Edito

Financement des TPE : un impératif d’intérêt public !

Selon les sources officielles, avalisées par les organisations professionnelles dites représentatives et la Fédération Bancaire Française (FBF), il n’y aurait pas de problème d’accès au crédit pour les entreprises en France. Tout irait donc pour le mieux dans le meilleur des mondes bancaires. Mais parle-t-on des TPE au niveau stratosphérique de la finance statistique ? Il est possible d’en douter lorsque le MEDEF s’inquiète avant tout des conséquences des normes européennes sur les marchés, que l’unique cheval de bataille de la CPME s’avère être l’Impôt sur la Fortune Immobilière (IFI) ou bien que l’U2P s’interroge sur les modalités d’allocation comptable des bénéfices. Dans ce concert de louanges à l’abondance du crédit bancaire, le SDI est la seule organisation patronale à dénoncer les conditions d’accès aux petits crédits de trésorerie pour les TPE, quasi systématiquement refusés par les établissements bancaires au profit de découverts générateurs de frais et agios bien plus rémunérateurs. Car la problématique de fond du secteur bancaire français est bien systémique. Il convient bien sûr de saluer le fait que les taux des crédits bancaires français sont, de loin, les plus bas d’Europe, toutes catégories confondues, qu’il s’agisse des prêts immobiliers, mobiliers, ainsi que des crédits de trésorerie.
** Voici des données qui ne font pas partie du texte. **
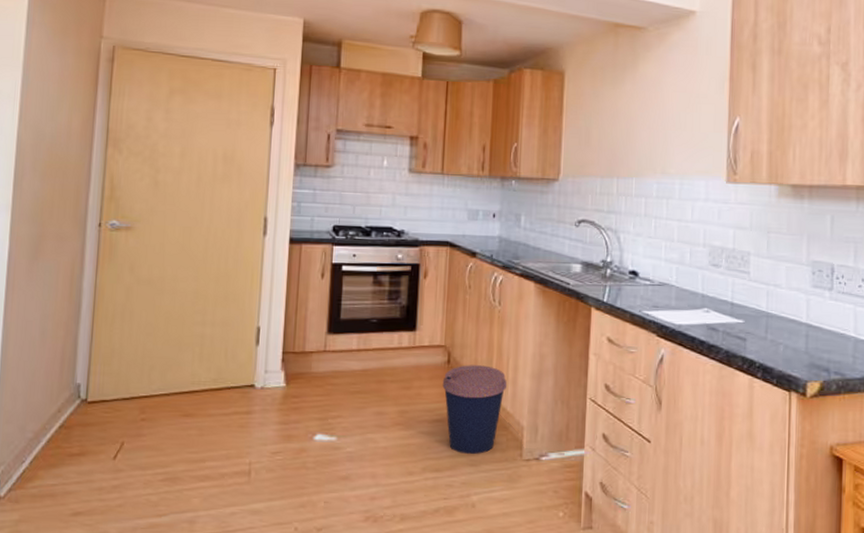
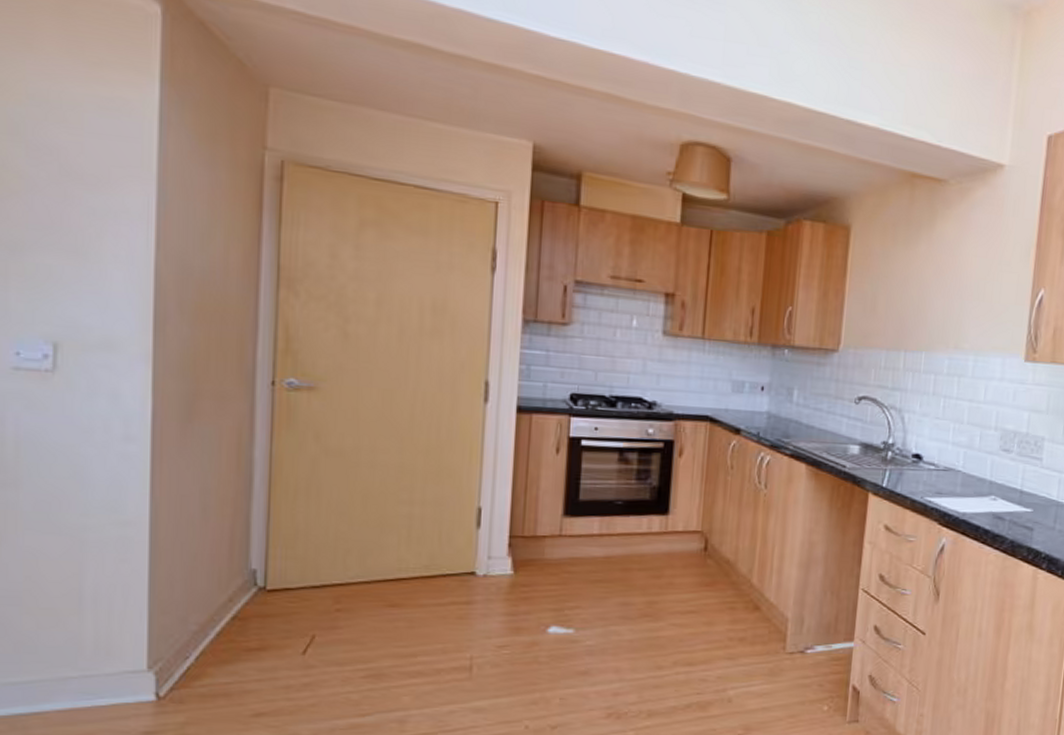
coffee cup: present [442,365,508,455] -> none [697,552,772,648]

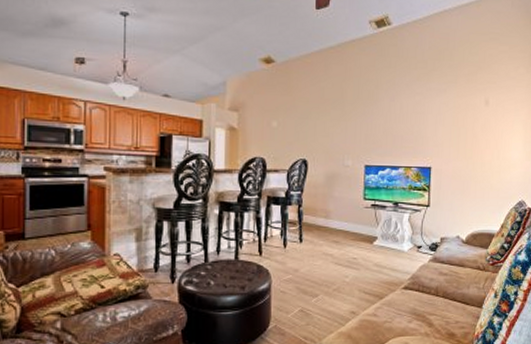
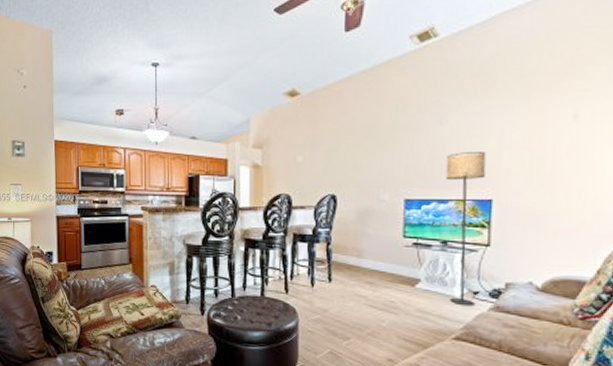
floor lamp: none [396,126,427,259] -> present [445,152,486,307]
Mais il convient de même de dénoncer la contrepartie de ces taux bas, à savoir la pire pratique de frais et agios sur comptes courants professionnels de toute l’Europe. Un rapport du CCSF (Comité Consultatif du Secteur Financier) du mois d’août 2019 relève ainsi que les frais sur rejet de prélèvement sont 6 fois plus élevés en France qu’en Allemagne. Cet élément n’est encore qu’un épiphénomène dont les conclusions peuvent être dupliquées sur de nombreux autres frais bancaires (rejet de chèque, commission d’intervention, commission de mouvement, commission sur plus fort découvert,…). Ajoutons à cela que les frais sur incident bancaire des comptes professionnels ne sont pas plafonnés, contrairement à ceux des particuliers, alors même que ces derniers sont eux-mêmes considérés comme parmi les plus élevés d’Europe selon le rapport du député Chassaing de juin 2019.

Le modèle bancaire français se fonde ainsi sur un système pervers au sein duquel les frais et agios appliqués sur les comptes des entreprises les plus fragiles financent les taux bas des entreprises les moins nécessiteuses. Ce système ne profite même pas aux TPE dont les investissements sont en chute libre depuis cinq trimestres consécutifs. Et le système s’auto alimente au constat qu’une TPE placée sous ce régime de disette financière assèche sa trésorerie pour payer les frais et agios bancaires. Il n’est ainsi pas rare de constater que le montant des frais sur incidents bancaires est supérieur à l’année au besoin en fonds de roulement que la banque a refusé de financer à crédit.

J’ajouterai enfin que les pouvoirs publics sont parfaitement conscients du phénomène. J’en veux pour preuve les discussions autour de la loi PACTE qui ont autorisé les microentrepreneurs dont le chiffre d’affaires annuel est inférieur à 10.000€ de s’affranchir de l’ouverture d’un compte professionnel au profit d’un compte personnel. Les députés se sont en effet aperçus que les frais fixes bancaires (hors agios et frais sur incident) sont cinq fois supérieurs sur un compte professionnel par rapport à un compte personnel.

Le financement des TPE constitue pourtant un impératif d’intérêt public. Nous pouvons en effet nous interroger sur l’opportunité d’engager des milliards d’argent public dans la défense du commerce et de l’artisanat de proximité au travers de dispositifs complexes et aléatoires si cet argent est siphonné par des pratiques bancaires abusives.

Le SDI propose de s’attaquer à ces pratiques, par le plafonnement des frais d’incidents bancaire sur comptes professionnels. Nous proposons de même de renforcer la concurrence bancaire par la mise en place de la mobilité bancaire sur comptes professionnels.

Au-delà de ces actions qui nécessitent une réforme législative à laquelle nous travaillons actuellement, le SDI a signé un partenariat avec la Banque de France (à ne pas confondre avec le lobby bancaire représenté par la FBF) afin de soutenir les TPE, tant au niveau de leurs difficultés d’accès au crédit qu’au niveau de leurs projets de développement.